In short, over the past two months, China has taken a U-turn in policies regarding Covid-19, the property sector and internet platform economy as it tries to fix the economy. The magnitude and pace of the shifts have far exceeded the expectations of many investors who were expecting a more gradualist approach and ‘opening up’ timing closer to March 2023 or later. 

Facing down geopolitical hazards

Besides the domestically oriented policy measures, China has shown tentative signs of becoming more conciliatory toward the United States and its allies after a sense of escalating confrontation. When they were in Bali, Indonesia for the G20 Summit in late November, China’s President Xi and US President Biden held a three-hour long meeting, with both leaders showing some goodwill gestures. 

Further gestures towards the US were later deliberately expressed by the newly appointed minister of foreign affairs, Qin Gang, in an article in the Washington Post. Qin Gang turned up the charm and affectionately recollected his days as ambassador to the US, praising Americans as “broad-minded, friendly and hard-working” and saying that the “future of the entire planet depends on a healthy and stable China-U.S. relationship”. 

Another move to thaw tensions was China’s invitation of Australia’s foreign minister to visit in December last year. China subsequently placed an order to import Australian coal for the first time in more than two years after it imposed an unofficial ban on Australian coal in 2020. 

The confluence of the policy cycle and credit cycle amplifies the reacceleration potential

These substantial policy shifts were rolled out rapidly in a matter of two months and clearly demonstrated the Chinese determination to adjust the direction of the new development paradigm from 2020 and dig the economy out of the Covid-19 containment pothole. We believe that China’s drive to structurally transform its economy into a new economic paradigm remains intact. The recent policy shifts are to fix the economy as if in a cyclical downturn. In spite of the short-termism potentially embedded in the policy shifts, they are in the confluence of an upturn in China’s credit cycle and can produce powerful impacts on the Chinese economy and its equity market.

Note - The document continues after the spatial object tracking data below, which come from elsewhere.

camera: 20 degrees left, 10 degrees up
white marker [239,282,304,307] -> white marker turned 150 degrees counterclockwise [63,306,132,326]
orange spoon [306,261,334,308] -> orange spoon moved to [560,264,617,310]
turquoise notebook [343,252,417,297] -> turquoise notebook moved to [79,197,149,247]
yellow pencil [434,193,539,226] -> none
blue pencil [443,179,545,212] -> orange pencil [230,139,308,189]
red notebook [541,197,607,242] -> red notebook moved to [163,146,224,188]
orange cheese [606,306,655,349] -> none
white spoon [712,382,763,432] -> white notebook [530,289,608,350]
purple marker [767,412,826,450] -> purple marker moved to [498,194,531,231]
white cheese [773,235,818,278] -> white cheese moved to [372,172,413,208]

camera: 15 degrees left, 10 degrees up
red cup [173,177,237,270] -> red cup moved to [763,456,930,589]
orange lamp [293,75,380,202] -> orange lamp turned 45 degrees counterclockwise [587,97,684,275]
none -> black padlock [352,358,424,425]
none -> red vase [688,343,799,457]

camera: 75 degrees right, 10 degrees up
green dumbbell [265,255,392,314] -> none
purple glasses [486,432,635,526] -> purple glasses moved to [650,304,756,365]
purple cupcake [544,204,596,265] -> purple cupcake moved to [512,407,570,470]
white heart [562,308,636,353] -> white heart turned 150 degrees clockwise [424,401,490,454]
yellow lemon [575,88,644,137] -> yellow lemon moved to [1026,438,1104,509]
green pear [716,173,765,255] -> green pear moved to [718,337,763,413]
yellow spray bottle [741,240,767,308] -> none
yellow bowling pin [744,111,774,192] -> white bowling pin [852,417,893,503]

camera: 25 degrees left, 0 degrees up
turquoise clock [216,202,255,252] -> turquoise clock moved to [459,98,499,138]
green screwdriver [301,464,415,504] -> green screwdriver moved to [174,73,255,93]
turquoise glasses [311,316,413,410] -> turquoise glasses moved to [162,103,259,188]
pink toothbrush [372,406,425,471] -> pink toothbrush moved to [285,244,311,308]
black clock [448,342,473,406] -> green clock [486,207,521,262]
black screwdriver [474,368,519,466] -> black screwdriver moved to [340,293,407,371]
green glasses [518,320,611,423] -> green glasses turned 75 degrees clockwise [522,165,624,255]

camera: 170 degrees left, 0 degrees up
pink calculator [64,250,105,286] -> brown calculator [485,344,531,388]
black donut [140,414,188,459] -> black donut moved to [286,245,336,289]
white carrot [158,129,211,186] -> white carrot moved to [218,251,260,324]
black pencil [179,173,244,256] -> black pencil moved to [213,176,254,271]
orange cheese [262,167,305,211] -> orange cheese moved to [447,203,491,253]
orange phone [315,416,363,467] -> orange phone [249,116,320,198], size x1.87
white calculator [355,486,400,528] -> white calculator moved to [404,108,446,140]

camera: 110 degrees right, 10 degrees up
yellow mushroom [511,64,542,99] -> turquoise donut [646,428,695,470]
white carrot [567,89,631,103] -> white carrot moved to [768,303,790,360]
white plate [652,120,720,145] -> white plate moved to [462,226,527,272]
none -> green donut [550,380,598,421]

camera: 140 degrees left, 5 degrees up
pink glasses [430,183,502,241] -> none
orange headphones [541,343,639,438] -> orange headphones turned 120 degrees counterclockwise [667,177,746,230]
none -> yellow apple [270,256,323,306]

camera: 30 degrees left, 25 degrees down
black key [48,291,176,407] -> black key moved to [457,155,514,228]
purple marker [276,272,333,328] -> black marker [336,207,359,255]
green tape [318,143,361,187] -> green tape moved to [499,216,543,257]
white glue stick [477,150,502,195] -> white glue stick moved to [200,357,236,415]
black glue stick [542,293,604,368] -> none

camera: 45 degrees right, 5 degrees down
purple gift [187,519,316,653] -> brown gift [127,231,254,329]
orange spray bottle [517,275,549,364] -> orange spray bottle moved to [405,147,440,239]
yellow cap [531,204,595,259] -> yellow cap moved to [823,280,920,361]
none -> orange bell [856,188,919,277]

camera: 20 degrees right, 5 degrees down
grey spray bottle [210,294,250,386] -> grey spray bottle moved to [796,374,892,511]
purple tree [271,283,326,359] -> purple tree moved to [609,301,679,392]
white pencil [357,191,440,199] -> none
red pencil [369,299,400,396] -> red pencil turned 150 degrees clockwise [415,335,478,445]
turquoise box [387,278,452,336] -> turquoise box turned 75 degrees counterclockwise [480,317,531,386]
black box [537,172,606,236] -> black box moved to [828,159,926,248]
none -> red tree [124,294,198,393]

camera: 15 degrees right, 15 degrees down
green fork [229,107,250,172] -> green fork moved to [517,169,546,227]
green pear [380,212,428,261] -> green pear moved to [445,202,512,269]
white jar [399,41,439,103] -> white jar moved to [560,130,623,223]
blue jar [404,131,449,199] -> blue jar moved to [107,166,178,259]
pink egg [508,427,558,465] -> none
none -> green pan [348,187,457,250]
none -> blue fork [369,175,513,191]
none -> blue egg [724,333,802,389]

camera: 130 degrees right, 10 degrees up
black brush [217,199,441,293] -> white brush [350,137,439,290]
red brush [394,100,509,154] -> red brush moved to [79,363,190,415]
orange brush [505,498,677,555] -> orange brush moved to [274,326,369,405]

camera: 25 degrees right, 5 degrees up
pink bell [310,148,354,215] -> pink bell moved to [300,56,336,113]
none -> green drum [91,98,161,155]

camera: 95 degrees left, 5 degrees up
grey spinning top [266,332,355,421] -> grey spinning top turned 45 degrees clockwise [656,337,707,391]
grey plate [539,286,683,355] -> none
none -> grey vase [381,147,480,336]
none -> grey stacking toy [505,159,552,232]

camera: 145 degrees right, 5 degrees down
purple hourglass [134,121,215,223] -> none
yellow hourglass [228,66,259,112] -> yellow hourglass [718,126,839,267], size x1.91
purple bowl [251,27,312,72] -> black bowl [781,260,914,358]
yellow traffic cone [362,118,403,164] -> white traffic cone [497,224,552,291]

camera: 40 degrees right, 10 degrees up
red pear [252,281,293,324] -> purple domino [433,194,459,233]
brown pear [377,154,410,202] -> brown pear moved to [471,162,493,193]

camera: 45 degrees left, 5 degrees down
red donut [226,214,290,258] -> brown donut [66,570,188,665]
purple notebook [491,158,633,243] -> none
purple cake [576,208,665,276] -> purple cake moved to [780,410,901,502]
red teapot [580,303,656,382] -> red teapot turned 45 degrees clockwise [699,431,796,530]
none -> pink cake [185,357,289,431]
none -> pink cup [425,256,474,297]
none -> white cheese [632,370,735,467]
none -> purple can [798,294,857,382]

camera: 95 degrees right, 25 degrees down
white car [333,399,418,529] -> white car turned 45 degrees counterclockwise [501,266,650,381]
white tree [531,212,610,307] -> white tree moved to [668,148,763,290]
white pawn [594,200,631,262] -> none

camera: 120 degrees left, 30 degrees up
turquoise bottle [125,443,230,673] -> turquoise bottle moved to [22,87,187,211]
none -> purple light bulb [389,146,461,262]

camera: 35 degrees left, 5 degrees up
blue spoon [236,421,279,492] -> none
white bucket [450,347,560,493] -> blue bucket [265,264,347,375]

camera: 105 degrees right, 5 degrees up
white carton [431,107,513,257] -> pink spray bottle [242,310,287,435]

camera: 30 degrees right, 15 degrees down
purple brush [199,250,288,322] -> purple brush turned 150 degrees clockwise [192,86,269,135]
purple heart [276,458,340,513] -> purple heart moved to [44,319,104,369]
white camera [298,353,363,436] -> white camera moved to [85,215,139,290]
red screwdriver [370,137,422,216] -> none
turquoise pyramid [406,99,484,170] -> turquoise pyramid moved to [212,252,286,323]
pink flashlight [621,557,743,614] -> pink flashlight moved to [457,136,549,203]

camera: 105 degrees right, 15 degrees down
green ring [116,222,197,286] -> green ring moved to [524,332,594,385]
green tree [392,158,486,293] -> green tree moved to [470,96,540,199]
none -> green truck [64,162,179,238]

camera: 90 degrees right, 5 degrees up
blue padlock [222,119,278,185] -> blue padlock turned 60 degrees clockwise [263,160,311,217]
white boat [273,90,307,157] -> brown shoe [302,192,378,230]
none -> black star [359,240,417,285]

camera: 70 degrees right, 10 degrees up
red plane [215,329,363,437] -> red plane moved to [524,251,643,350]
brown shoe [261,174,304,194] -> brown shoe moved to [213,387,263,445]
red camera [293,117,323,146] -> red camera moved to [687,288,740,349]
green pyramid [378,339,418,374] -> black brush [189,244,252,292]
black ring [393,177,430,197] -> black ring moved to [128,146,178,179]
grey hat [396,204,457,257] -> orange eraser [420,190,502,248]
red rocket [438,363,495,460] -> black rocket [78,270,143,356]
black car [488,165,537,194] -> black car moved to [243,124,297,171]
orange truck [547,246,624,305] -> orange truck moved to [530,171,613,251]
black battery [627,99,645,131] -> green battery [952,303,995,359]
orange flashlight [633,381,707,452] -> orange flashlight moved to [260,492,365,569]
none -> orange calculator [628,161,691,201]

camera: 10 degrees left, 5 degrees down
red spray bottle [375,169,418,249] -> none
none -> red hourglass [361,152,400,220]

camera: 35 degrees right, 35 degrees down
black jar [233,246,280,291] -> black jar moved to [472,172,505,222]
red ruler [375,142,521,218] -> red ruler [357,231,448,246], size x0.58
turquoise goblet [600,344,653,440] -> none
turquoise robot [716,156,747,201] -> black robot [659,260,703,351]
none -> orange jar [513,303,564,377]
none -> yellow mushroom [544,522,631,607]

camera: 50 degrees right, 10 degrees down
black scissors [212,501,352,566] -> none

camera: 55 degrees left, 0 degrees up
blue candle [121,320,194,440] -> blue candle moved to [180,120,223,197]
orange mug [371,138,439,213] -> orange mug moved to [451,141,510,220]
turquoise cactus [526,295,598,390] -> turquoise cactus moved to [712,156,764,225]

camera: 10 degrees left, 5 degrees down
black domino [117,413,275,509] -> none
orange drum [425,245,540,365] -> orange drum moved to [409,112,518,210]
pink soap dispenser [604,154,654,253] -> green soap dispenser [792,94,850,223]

China’s credit impulse is an index that measures the flow of new credit as a percentage of GDP and its 12-month rate of change tends to lead the turn in the real economy by 10 to 12 months. In Figure 1, we plot the year-over-year percentage change of the Bloomberg China Credit Impulse Index 11 months forward against China’s Manufacturing Purchasing Manager Index. The Credit Impulse has bottomed and turned to trend upward since Q4 last year and points to expansion through most of 2023. 

 
Source: Saxo Markets; Bloomberg LP.

Moving from infrastructure to technology and consumption stocks in Q1

Investors are rightly looking through the initial shockwave of Covid-19 infection across the country in December and into the start of this year to the subsequent reacceleration of economic activities and credit expansion. The investment case for Chinese stocks in Q1 is strong.

Last year, we preferred resorting to the infrastructure space for its benefits from the counter-cyclical policy tailwinds as the Chinese government was pouring money in that direction. For 2023, as the Chinese economy is moving into a cyclical upturn, we believe cyclical growth stocks, including technology and domestic consumption names, will outperform. Leading internet platform companies such as Alibaba, Tencent, JD.COM and Pindoudou, and consumer discretionary names China Tourism Group Duty Free, CR Beer, Jiumaojiu, Li Ning and many others, may offer interesting investment opportunities. 

Spill-overs to global commodity markets and growth

The reacceleration in economic growth in China may spill over to push up commodity prices globally, especially those of industrial metals and energy, as well as contribute to global industrial production and GDP growth. As an excellent paper from Fed researchers concludes, “what happens in China does not stay in China”.